Job A ::
Reproduce word for word the part of the passage on the FCC equal employment opportunity program that opens with the words containing "This court hears" and closes with "rehearing en banc.".
Job B ::
In the passage on the FCC equal employment opportunity program, list each distinct phrase that appears inside quotation marks.
Job C ::
Continue the passage on the FCC equal employment opportunity program from its last sentence.

[Text under study Boundary: Start]

The panel decision does not appear to doubt for an instant that, absent the suggestion that the disputed regulations constitute a "racial classification," there is no real constitutional issue at stake here. The panel's references to "strict scrutiny" and "intermediate scrutiny," 141 F.3d at 356, are irrelevant, because there is no "racial classification" at issue. Indeed, given the truly innocuous nature of the regulations, proponents of affirmative action might be surprised by the suggestion that the FCC equal employment opportunity program is seen by some as affording racial preferences. In my view, it just isn't so.

This court hears and decides garden-variety challenges to the logic of agencies' justifications for their actions every day without reaching constitutional questions. If the Commission failed adequately to explain or justify its equal employment opportunity program as applied to the station here, the proper initial review should have proceeded according to our ordinary standards. If the parties failed to join the issue correctly, the court should still have declined to address an overreaching constitutional challenge. By forcing the square peg of the Commission's regulations into the round hole of the Adarand analysis, which applies only to racial classifications, the panel decision disserves the development of anti discrimination doctrine. This serious misprision of the issues calls for rehearing en banc.

[Text under study Boundary: End]
[Dataset excerpts Boundary: Start]

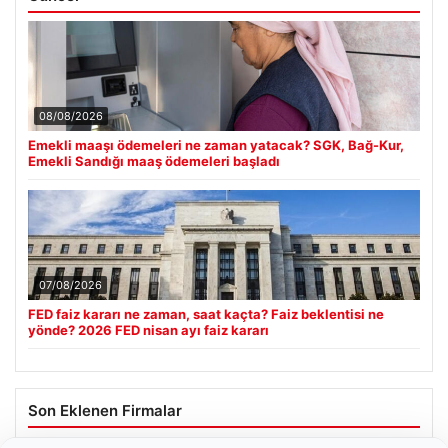
08/08/2026
Emekli maaşı ödemeleri ne zaman yatacak? SGK, Bağ-Kur,
Emekli Sandığı maaş ödemeleri başladı
07/08/2026
FED faiz kararı ne zaman, saat kaçta? Faiz beklentisi ne
yönde? 2026 FED nisan ayı faiz kararı
Son Eklenen Firmalar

[Dataset excerpts Boundary: End]

Response A ::
This court hears and decides garden-variety challenges to the logic of agencies' justifications for their actions every day without reaching constitutional questions. If the Commission failed adequately to explain or justify its equal employment opportunity program as applied to the station here, the proper initial review should have proceeded according to our ordinary standards. If the parties failed to join the issue correctly, the court should still have declined to address an overreaching constitutional challenge. By forcing the square peg of the Commission's regulations into the round hole of the Adarand analysis, which applies only to racial classifications, the panel decision disserves the development of anti discrimination doctrine. This serious misprision of the issues calls for rehearing en banc.

Response B ::
racial classification
strict scrutiny
intermediate scrutiny

Response C ::
Tatel, Circuit Judge, dissenting from the denial of rehearing en banc:

Although the Supreme Court has gradually limited governmental affirmative action, first applying strict scrutiny to state and local programs in City of Richmond v. J.A. Croson Co., 488 U.S. 469 (1989), and then to federal programs in Adarand Constructors, Inc. v. Pena, 515 U.S. 200 (1995), neither the Supreme Court nor any other court has ever applied strict scrutiny to programs that require nothing more than recruitment, outreach, self-evaluation, and data collection. Because the panel has done just that, taking Adarand where no court has yet taken it, and because the panel could have easily avoided the issue by granting the Commission's motion for partial remand of the record, this case involves "a question of exceptional importance" warranting en banc review. Fed.R.App.P. 35(a).


"[N]ovel" or even "unusual" may well be appropriate descriptions of the Commission's motion to remand. Lutheran Church-Missouri Synod v. FCC, 141 F.3d 344, 349 (D.C. Cir. 1998). But because remand would have mooted this case, thus avoiding the need to decide a major constitutional issue, the panel should have taken the Commission at face value and granted its motion. "If there is one doctrine more deeply rooted than any other in the process of constitutional adjudication, it is that we ought not to pass on questions of constitutionality . . . unless such adjudication is unavoidable." Spector Motor Serv., Inc. v. McLaughlin, 323 U.S. 101, 105 (1944).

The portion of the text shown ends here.